*WRITTEN TASK*: Gather every line of the records that contains the word "Threat", matching its capitalization exactly.

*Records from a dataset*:
# # # #

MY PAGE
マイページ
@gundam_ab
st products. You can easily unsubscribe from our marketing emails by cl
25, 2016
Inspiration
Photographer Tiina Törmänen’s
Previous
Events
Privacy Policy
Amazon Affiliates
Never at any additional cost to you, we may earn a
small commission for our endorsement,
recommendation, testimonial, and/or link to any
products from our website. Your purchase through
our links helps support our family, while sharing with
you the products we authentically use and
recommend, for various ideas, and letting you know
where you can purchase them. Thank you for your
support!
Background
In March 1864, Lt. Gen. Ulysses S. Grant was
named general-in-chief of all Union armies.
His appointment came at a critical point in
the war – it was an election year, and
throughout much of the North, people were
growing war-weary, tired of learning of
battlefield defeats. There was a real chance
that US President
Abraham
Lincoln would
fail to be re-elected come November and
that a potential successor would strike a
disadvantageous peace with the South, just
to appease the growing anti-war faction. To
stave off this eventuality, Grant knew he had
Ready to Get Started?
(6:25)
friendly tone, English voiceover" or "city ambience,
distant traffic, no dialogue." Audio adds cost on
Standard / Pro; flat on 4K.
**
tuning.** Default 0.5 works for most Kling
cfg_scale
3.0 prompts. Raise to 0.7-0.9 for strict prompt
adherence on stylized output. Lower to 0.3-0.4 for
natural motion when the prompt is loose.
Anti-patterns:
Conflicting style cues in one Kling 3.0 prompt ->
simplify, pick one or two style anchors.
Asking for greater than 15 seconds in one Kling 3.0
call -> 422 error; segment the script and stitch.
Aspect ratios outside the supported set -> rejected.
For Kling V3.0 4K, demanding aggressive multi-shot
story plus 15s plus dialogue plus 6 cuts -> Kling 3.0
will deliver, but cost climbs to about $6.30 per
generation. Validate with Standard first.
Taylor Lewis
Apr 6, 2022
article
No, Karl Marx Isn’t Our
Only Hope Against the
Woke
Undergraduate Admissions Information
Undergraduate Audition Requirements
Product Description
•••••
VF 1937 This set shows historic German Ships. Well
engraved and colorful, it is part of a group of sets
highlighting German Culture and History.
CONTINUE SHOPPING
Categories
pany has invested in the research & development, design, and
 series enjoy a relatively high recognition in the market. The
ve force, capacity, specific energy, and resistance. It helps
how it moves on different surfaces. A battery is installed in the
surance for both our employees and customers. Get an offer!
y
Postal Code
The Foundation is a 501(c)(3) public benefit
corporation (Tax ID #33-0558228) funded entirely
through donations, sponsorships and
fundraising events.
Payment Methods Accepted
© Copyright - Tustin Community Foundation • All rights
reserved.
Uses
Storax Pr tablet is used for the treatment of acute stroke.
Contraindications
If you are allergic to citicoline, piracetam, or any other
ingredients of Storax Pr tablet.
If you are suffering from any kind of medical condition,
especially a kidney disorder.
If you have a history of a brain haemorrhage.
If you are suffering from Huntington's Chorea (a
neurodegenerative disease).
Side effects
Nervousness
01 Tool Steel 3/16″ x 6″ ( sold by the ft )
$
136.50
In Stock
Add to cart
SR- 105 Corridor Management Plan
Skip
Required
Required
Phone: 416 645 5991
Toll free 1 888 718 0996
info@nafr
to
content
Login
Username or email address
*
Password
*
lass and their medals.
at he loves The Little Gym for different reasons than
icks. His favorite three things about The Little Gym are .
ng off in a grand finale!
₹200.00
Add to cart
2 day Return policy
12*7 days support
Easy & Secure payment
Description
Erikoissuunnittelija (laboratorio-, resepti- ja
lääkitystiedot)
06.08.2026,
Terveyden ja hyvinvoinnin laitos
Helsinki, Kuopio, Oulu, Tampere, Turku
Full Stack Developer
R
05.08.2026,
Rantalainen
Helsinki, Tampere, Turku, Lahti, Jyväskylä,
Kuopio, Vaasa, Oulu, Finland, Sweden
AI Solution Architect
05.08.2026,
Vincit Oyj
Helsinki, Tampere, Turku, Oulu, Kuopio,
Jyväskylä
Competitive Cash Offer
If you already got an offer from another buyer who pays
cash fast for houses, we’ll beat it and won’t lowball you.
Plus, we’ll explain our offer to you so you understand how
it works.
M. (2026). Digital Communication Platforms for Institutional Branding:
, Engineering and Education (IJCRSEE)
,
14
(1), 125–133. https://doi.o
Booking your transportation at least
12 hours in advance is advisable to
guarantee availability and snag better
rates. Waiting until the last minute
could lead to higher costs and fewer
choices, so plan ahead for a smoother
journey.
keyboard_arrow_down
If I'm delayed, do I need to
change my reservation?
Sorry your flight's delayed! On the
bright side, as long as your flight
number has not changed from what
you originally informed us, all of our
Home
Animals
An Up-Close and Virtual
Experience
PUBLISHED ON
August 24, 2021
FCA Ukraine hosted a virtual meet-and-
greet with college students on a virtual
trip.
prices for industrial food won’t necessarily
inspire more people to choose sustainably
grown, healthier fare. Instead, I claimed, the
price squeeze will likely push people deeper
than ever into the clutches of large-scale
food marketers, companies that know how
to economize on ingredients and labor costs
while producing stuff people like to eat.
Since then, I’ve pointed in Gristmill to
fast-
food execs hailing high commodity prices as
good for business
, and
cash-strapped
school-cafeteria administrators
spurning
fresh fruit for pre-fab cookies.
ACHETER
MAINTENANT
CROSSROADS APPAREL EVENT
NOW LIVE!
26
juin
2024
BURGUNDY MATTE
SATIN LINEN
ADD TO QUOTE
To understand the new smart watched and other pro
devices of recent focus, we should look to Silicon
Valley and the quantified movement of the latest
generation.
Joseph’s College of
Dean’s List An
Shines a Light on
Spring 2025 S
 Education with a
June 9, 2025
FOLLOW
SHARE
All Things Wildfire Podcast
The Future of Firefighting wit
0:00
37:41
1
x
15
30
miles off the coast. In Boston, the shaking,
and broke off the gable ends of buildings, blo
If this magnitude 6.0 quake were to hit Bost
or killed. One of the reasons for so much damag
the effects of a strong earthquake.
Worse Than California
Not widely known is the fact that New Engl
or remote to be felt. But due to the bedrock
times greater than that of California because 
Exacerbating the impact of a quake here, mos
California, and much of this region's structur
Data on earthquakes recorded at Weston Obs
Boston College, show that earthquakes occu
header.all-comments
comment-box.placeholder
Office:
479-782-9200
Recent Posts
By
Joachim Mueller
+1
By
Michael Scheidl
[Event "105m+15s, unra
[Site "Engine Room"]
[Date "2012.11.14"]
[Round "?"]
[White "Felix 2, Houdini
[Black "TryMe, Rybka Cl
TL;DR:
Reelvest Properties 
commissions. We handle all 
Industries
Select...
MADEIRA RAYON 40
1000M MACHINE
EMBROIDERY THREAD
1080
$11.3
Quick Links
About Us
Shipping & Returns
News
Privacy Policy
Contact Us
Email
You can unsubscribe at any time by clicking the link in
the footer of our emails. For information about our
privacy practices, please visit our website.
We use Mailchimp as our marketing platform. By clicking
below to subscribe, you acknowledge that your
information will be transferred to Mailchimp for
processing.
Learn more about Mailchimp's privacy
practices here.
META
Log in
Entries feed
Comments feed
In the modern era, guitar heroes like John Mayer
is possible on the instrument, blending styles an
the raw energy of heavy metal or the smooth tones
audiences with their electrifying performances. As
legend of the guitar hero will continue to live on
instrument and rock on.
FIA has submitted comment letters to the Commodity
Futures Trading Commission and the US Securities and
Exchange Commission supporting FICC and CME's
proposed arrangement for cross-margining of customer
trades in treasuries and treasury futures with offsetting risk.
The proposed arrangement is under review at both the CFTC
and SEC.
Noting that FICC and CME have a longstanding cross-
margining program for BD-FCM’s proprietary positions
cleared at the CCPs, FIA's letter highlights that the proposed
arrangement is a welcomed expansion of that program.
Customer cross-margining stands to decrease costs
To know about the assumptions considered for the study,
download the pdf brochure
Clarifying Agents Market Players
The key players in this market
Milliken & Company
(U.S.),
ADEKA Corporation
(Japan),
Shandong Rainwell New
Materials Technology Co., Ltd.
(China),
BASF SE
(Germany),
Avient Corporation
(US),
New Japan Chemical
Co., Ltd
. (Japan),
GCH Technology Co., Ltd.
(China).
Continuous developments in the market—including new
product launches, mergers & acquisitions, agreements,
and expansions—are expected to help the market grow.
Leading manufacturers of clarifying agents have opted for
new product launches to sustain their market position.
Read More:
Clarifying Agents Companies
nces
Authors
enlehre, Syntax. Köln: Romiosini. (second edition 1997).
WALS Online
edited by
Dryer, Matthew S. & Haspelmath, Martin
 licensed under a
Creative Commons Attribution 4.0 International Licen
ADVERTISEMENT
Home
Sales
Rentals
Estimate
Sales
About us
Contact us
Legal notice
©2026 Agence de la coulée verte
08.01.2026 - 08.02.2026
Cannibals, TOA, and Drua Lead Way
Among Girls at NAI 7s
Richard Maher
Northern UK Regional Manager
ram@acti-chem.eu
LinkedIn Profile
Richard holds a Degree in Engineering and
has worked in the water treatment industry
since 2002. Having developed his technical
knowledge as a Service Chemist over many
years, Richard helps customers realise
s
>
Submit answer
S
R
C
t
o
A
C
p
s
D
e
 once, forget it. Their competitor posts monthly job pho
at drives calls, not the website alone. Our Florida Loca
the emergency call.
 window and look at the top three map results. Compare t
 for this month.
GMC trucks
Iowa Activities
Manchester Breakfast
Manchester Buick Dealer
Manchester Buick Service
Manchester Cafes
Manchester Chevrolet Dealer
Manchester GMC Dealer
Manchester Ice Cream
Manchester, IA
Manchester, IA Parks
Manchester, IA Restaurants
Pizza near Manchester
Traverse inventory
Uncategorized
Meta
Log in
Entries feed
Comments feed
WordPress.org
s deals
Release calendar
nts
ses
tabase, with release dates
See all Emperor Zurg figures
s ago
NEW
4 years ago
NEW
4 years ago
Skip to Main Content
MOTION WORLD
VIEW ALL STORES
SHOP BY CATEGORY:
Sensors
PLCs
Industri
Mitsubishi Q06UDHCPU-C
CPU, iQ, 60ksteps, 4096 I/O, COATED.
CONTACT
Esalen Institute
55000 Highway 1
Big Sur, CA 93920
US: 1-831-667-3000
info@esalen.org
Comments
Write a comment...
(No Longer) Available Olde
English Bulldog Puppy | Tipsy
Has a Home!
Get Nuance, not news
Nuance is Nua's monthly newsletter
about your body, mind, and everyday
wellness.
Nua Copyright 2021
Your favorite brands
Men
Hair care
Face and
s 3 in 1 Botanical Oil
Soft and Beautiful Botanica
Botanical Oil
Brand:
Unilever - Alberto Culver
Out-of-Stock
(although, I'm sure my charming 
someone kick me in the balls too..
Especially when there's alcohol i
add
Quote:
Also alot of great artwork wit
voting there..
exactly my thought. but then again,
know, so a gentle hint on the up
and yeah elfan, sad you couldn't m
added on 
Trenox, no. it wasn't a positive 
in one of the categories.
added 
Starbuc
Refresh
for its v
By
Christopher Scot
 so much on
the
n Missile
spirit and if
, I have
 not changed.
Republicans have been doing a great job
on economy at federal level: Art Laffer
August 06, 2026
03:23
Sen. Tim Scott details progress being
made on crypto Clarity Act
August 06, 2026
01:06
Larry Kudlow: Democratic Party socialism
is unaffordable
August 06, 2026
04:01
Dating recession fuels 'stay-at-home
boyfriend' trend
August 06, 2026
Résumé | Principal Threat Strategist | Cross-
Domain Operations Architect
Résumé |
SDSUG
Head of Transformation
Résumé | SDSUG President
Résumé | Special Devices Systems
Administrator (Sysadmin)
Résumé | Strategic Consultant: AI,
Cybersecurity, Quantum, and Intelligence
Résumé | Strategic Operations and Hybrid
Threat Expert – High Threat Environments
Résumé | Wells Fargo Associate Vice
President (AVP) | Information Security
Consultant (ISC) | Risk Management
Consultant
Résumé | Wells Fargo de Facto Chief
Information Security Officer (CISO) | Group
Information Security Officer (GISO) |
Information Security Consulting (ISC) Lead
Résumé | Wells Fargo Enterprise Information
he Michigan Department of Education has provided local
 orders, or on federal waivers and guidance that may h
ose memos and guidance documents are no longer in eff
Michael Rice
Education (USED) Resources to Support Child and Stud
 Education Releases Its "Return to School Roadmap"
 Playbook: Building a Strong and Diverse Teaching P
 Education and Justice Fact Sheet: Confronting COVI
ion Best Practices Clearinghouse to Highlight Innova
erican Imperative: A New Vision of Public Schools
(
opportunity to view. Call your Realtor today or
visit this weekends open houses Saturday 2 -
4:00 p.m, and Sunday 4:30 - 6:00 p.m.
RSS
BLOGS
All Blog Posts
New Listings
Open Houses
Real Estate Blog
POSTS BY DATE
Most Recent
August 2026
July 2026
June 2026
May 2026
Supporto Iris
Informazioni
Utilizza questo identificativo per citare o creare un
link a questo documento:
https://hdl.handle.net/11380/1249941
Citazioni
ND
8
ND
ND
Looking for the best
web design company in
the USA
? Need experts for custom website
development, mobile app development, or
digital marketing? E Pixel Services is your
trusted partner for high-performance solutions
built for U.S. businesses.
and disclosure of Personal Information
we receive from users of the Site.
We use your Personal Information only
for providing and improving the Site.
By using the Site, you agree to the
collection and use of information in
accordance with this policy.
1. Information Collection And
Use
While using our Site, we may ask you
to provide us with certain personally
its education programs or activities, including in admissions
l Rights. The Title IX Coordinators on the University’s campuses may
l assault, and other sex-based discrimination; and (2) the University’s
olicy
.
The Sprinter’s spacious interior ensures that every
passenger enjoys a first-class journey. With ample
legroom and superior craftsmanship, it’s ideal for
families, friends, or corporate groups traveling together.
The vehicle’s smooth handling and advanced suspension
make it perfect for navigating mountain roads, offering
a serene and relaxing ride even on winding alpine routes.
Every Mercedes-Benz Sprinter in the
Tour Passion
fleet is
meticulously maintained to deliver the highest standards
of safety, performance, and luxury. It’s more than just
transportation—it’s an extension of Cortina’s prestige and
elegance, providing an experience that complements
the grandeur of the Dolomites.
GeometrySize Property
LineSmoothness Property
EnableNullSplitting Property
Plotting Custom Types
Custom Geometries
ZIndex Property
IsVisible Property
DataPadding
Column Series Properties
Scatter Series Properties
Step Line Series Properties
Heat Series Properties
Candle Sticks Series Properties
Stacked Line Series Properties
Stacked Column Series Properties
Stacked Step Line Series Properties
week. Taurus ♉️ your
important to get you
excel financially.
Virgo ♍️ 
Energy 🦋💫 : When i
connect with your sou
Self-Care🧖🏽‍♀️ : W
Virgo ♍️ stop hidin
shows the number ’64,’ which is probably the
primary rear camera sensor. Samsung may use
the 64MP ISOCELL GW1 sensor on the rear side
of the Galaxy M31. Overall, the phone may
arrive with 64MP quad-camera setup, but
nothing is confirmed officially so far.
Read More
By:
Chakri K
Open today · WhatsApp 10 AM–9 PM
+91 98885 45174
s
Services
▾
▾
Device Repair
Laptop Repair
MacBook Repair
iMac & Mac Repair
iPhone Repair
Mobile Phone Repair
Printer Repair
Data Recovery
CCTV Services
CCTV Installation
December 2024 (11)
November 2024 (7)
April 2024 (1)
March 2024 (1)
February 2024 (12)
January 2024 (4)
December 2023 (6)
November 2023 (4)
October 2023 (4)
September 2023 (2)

# # # #

*SOLUTION TO THIS TASK*:
Résumé | Principal Threat Strategist | Cross-
Threat Expert – High Threat Environments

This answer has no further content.